El sexo ruidoso es una modalidad de apareamiento que en verano alcanza su máxima, nunca mejor dicho, expresión. Abrimos las ventanas para refrescar nuestras caldeadas madrugadas y de pronto ya estamos atravesando a oscuras ese bosque de sonidos que componen las vidas cruzadas de anónimas parejas encamadas alrededor de nuestras cuatro paredes. No, ya no es sólo el ocasional retumbar en la cabecera, única señal de que había vida más allá de nuestros cuarteles de invierno.

Con la canícula la intimidad se abre de par en par y ya no hace falta pegar la oreja a ningún tabique porque los gemidos se desplazan libremente por el aire, suben y bajan pisos, se filtran hasta tu almohada y piden a gritos tu atención.
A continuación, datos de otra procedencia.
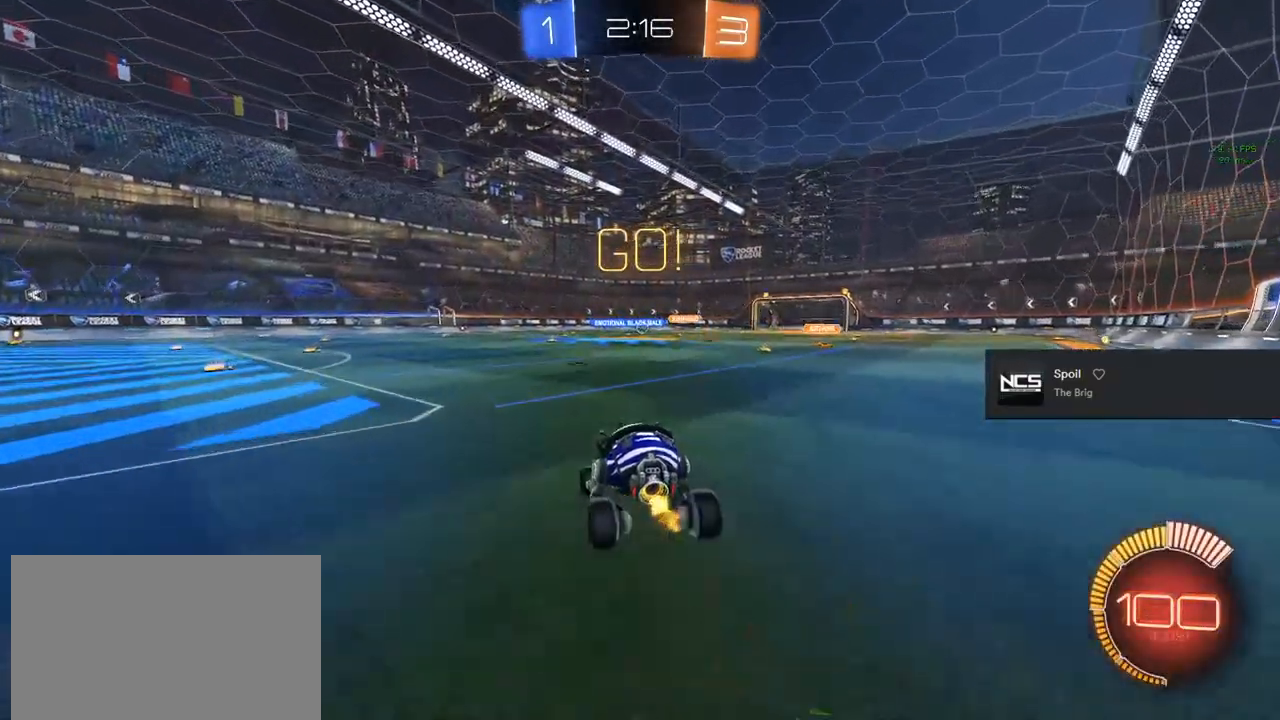
{"buttons": ["R2"], "left_stick": "down", "right_stick": "center", "events": [[333, "left_stick", "down"]]}
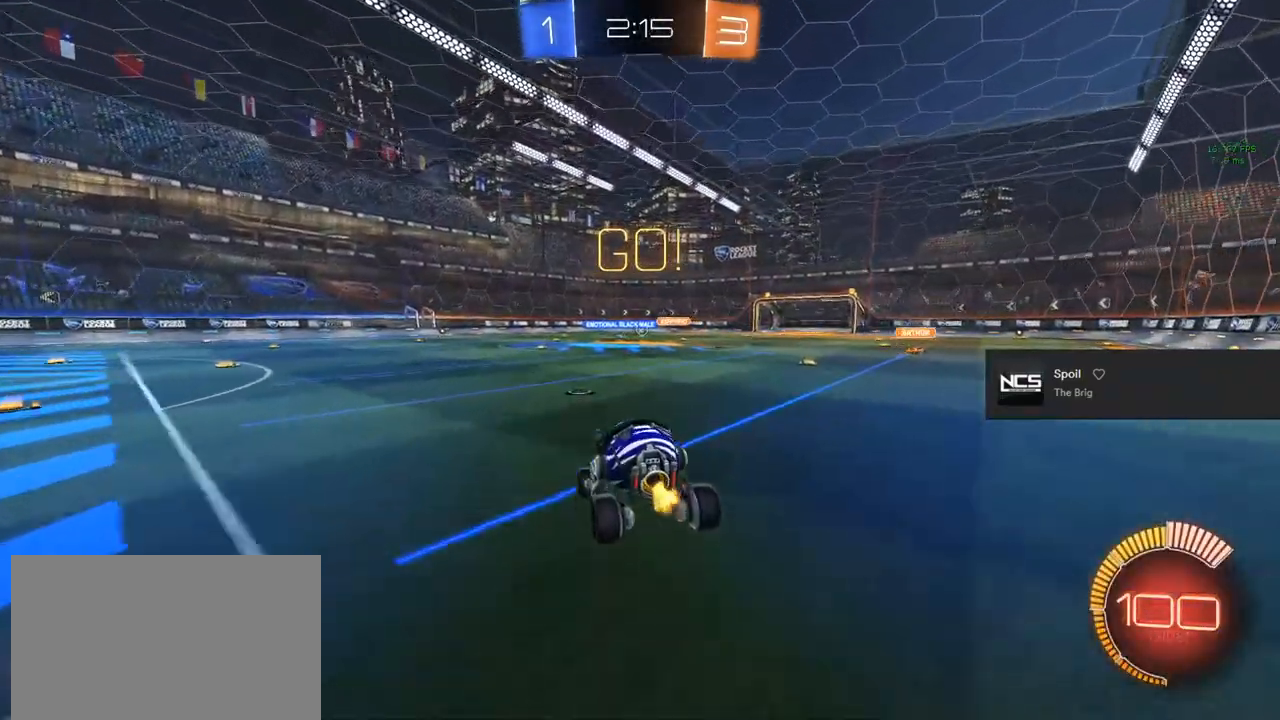
{"buttons": ["R2"], "left_stick": "center", "right_stick": "center", "events": [[133, "left_stick", "center"], [183, "left_stick", "up"], [333, "CROSS", "down"], [333, "left_stick", "center"], [417, "CROSS", "up"]]}
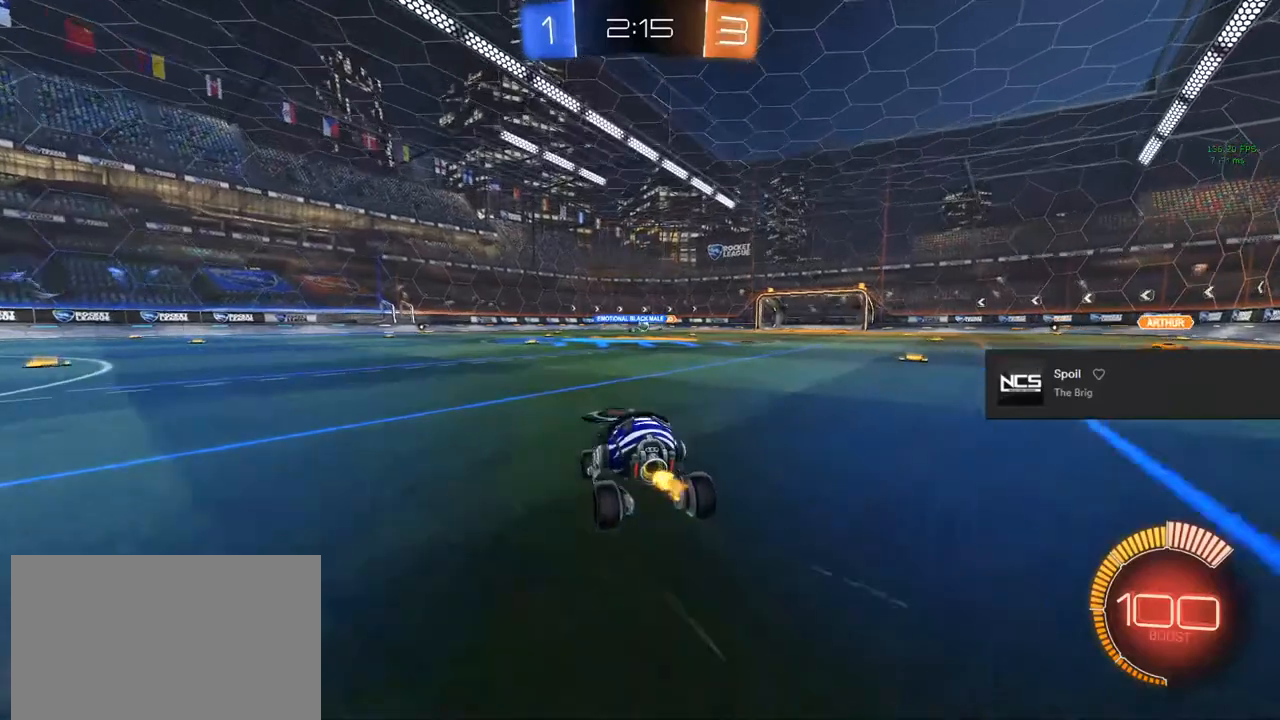
{"buttons": ["R2"], "left_stick": "center", "right_stick": "center", "events": [[117, "left_stick", "right"], [200, "left_stick", "center"]]}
Entonces sólo tienes dos alternativas: o sigues con lo tuyo o te concentras en contar cuántas veces se corre la chica del costado.

Y rock and roll. No sé si el sexo ruidoso está tipificado como delito contra el medio ambiente -¿cuántos decibelios tendría que alcanzar un orgasmo para que a los del 2º 4ª les precinten el local?- pero lo que puedo decir es que hay ruidos que lejos de causar trastornos físicos o psicológicos pueden llevarte de la mano a insospechadas formas de excitación. La experiencia del voyeurismo acústico -si me permiten la expresión- puede ser un aliciente en momentos de soledad pero si se practica entre dos, los posibilidades son infinitas. Así, la insomne pareja puede ponerle cara a las voces, descubrir juntos que los gruñidos oseznos son de la pareja que tiene aquel perro enano, imaginar que los agudos pertenecen a la vecina que da clases de piano o que la que dice "así, así, así" es la madre soltera que fuma porros y no habla con nadie. El único inconveniente es, claro, que la curiosidad de uno de los dos lo lleve a subir o bajar algunos pisos y a terminar liado con "ese tío que oíamos follar durante horas". Rob, en Alta fidelidad, pobre.

Como sea, dentro del variopinto panorama del sexo polifónico en dolby surround los más afortunados son los habitantes de barrios colonizados por juveniles estudiantes de orgasmus, vulgo Erasmus, o por inmigrantes agrupados en asociaciones tipo brasileña-senegalés, irlandés-jamaicana, cosas así. Yo vivo en un barrio geriátrico y el único ruido nocturno que suelo escuchar son los gritos de una vecina loca pidiendo que alguien apague una máquina que no existe. Pobre.